Service Entity Identifiers
In a service oriented architecture, different parts of the system domain are managed by different services. A Order Service may manage orders and order items, whilst a Customer Service manages information about customers. To indicate that an order is for a particular customer the Order Service would store an identifier for the customer with orders for that customer.
I refer to an identitifer for an entity in a service, such as a customer as a "Service Entity Identifer". This could be anything that uniquely identifies the entity such the database primary key, a string or a random string. What makes a good identifier for an entity? Of course, it depends - however there are some characteristics which I have found useful.
Universal Uniqueness
If the identifier is unique across all services in a system, (or even across all systems) it is impossible to accidently use the wrong identifier with the wrong service.
Distributed Generation
Identifiers which can be generated independently, without reliance on a central authority make it easier to provide replication, offline support, synchronisation and horizontal scaling.
Service Identification
Embedding the service name in the identifier makes it self describing. This simplifies joining data across sercices in data warehouses for analysis. With this characteristic we can eaily handle scenarios where we want to reference an entity which could be managed by different services. For example, an order which may relate to a corporate customer or a retail customer which are managed by different services. We can store the identifer in the same order field an will know which service to contact to retrieve the customer information as this is part of the identifier.
Sortable
Sorting using a non key column in NoSQL databases can be expensive, although many of these databases do sort entities based on their primary key. Having an identifier which encodes a timestamp gives us sorting of records by timestamp for free. This characteristic is not be desirable in situations we do not want to allow consumers to see a timestamp. If entity identifiers are public, using an identifier which encodes a timestamp would expose this information and should be avoided.
Implementations
There are existing technologies and techniques, which can be used to provide some or all of these characteristics.
UUID
A UUID is a Universal Unique Identifier which is unique across all identifiers that are generated. Strictly speaking there is a very small probability that the same identifer could be generated more than once, but this can be ignored for most use cases.

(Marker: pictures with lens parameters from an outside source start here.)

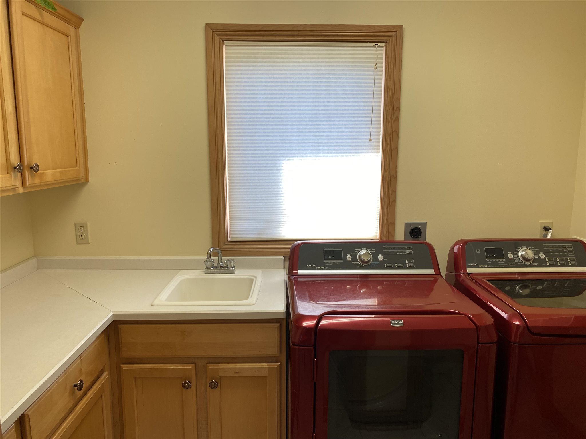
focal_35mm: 26
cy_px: 220
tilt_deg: -7.9
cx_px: 293
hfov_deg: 67.3
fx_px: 440
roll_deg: -0.6
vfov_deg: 53.1
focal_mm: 4.25
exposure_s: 1/120
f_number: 1.8
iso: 40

Some versions of UUIDs achieve this by encoding data such as the network MAC address and should normally be avoided due to privacy concerns. v4 UUIDs are generated using a random number generator and allow identifiers to be created without a central authority.

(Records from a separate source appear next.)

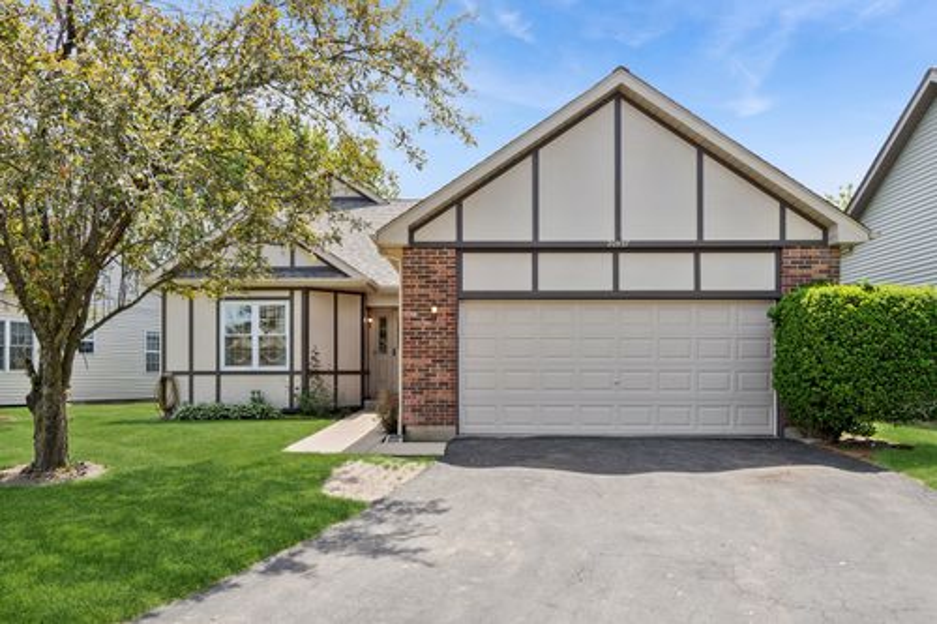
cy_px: 312
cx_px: 468
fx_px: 624
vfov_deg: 53.1
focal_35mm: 24
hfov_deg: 73.8
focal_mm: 16
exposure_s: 1/160
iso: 250
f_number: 8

UUIDs are 128 bits, and are usually encoded in a hex format - for example d87c43ef-e2a0-42f9-9948-ae81a7cdbcd4
. Libraries to generate and handle UUIDs are widely available.

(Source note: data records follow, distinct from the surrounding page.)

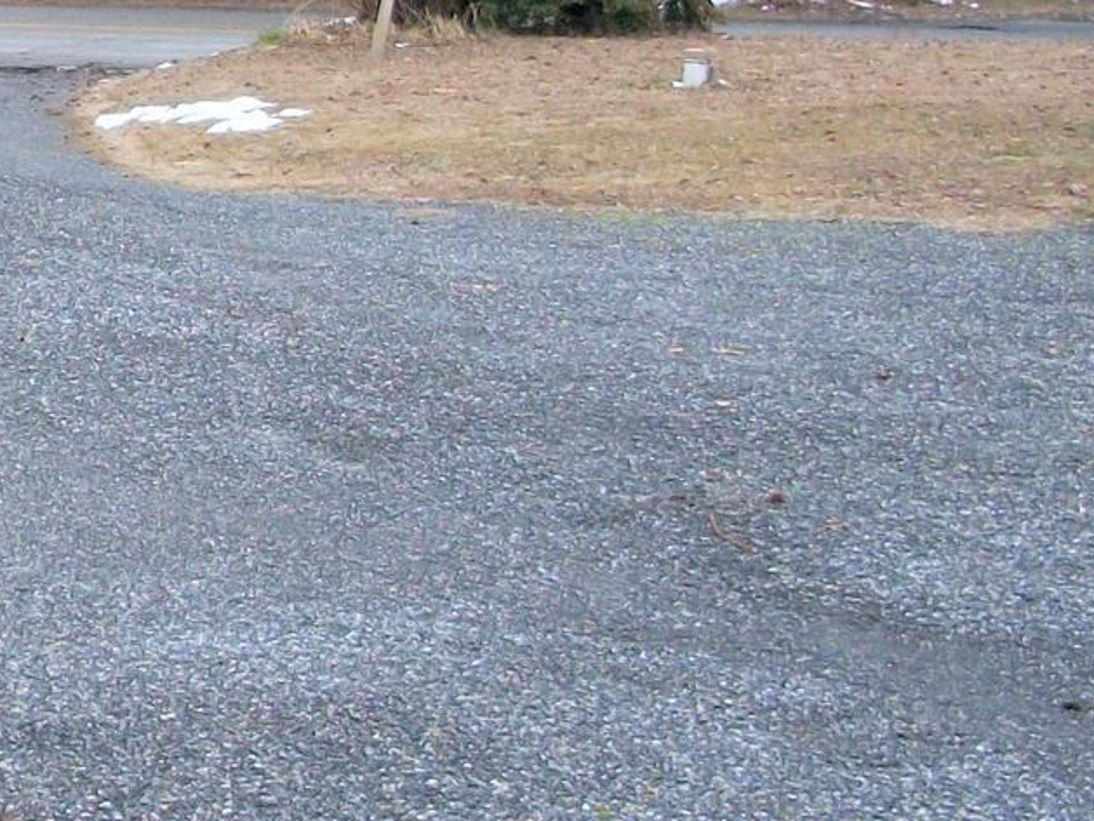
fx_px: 3604
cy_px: 165
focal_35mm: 114
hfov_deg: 16.1
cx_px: -442
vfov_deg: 12.9
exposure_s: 1/50
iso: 80
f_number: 3.1
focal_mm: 6.3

As UUIDs are random by design, they are not sortable and do not encode any service information.
ULID
A ULID is a Universally Unique Lexicographically Sortable Identifier and is similar to UUIDs in that it is also 128 bits. ULIDs differ in that the first 48 bits are a timestamp with millisecond resolution, with the remaining 80 bits being random. ULIDs are encoded are 26 character strings using Crockford's base32 encoding. These identifier sort Lexicographically based on the timestamp component. An example of a ULID is 01ARZ3NDEKTSV4RRFFQ69G5FAV
Although these identifiers have less randomness, the probability of the same identifier being generated is similar to UUIDs such that it can be ignored for most use cases.
URI
A URI is a Uniform Resource Identifier, which is a string with the following format:
scheme:[//authority]path[?query][#fragment]
URLs such as https://mark.smithson.me/index.html
are a type of URI, as are mail links such as mailto:mark@smithson.me
.
Combining a ULID with a URI, provies all the characteristics outlined above.
For example esi://customer/01ARZ3NDEKTSV4RRFFQ69G5FAV
. In this URI, the scheme esi
represents an Entity Service Identifier and specifies the service name customer
as the authority. The path 01ARZ3NDEKTSV4RRFFQ69G5FAV
is the ULID identifier of the entity within the service. With this URI and knowledge of the services in our system, we could retrieve information about the entity it identifies.
In larger systems a library or service can be created which knows how to resolve these URIs, perhaps making use of a registry of services.
A downside of this approach is that the identifiers are quite long, and will consume more storage space, and network bandwidth.
I have found that making the Entity Service Identifiers do more helps to make service oriented systems more understandable and flexible. It makes implementing distributed use cases easier and protects us against our own stupidity.
(Yes, I have spend far to long trying to find objects in the wrong service!)